-- start Reading text --
I had a huge birthday party at one of the Sales guy's houses a couple of years ago, and asked him if his band would play. I forget what he was doing in the eighties, but his newest group was a surprisingly awesome and spot-on Led Zeppelin cover band. About one hundred of my friends showed up too, some of them with their own instruments. It would've been a great party if you were watching it on television, from another country. Some of my girlfriends set up a nice bar outside so that I could drink appropriately after a 12 year hiatus. That wasn't my best idea. Many of the Sales guy's friends showed up too. It was like a musical show down.

None of my friends' styles matched the house band
And my friend's guitar pics were the nails on his hand
Then he and his brother played bright like the sun
And jokingly spoke to the guests while they'd strum
Stream of consciousness, where someone says
the very first thing that pops into their heads
Like, "We live in Topanga, is that a joint in your hand?
Now please check out our awesome band"
Then the Zeppelin guys would get back on guitar
While the angry remainder came inside from the bar
Donnie Darko wall leaners with brooding demeanors
And only pot smoke in their hearts
Or lungs
On that night, the tensions were tight
But the pants were so much tighter

A friend of mine felt he should go up and join the Zeppelin band and play harmonica and sing along, and while I thought he did really well, I don't think the band's lead singer thought so, glaring at him from the couch. Needless to say it was a clash of the vibes, and
I couldn't possibly get drunk enough to tune any of it out. Externally, it was a hit, and probably people had a good time. But for all of it, I have to say it was one of the worst parties I've ever attended. I was grateful to the host, but more grateful to leave, and gave him a nice Vaporizer to thank him. Naturally he already had one.
-- end Reading text --
-- start Entries supplied --
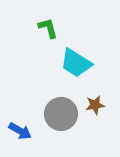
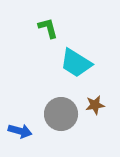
blue arrow: rotated 15 degrees counterclockwise
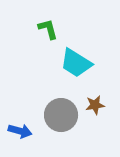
green L-shape: moved 1 px down
gray circle: moved 1 px down
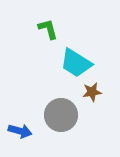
brown star: moved 3 px left, 13 px up
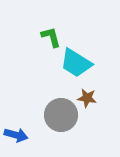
green L-shape: moved 3 px right, 8 px down
brown star: moved 5 px left, 6 px down; rotated 18 degrees clockwise
blue arrow: moved 4 px left, 4 px down
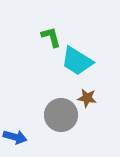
cyan trapezoid: moved 1 px right, 2 px up
blue arrow: moved 1 px left, 2 px down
-- end Entries supplied --
▶ **Problems to work on**
[1] In the birthday party story, what kind of cover band was the Sales guy's newest group?
[2] Please go on with the birthday party story, picking up after its final sentence.

▶ **Responses to the exercise**
[1] A Led Zeppelin cover band.

[2]
Sometimes everything lines up. It's perfect, because you can feel it. You look around and you're in an abandoned town somewhere 1000 miles from home where life is falling apart and living is desperate, and maybe you're not, so you hang out a little to make it better. You feel like everything is okay because you're supposed to be there, drinking tap water and eating moss. And then some other times, you end up at a perfectly constructed event, where everything is in its place, and glasses sparkle and people have hip threads, undeniable talent and irreverent eyes; but for the life of you, you can't connect with any of it. And doing that enough, you could so easily lose your head.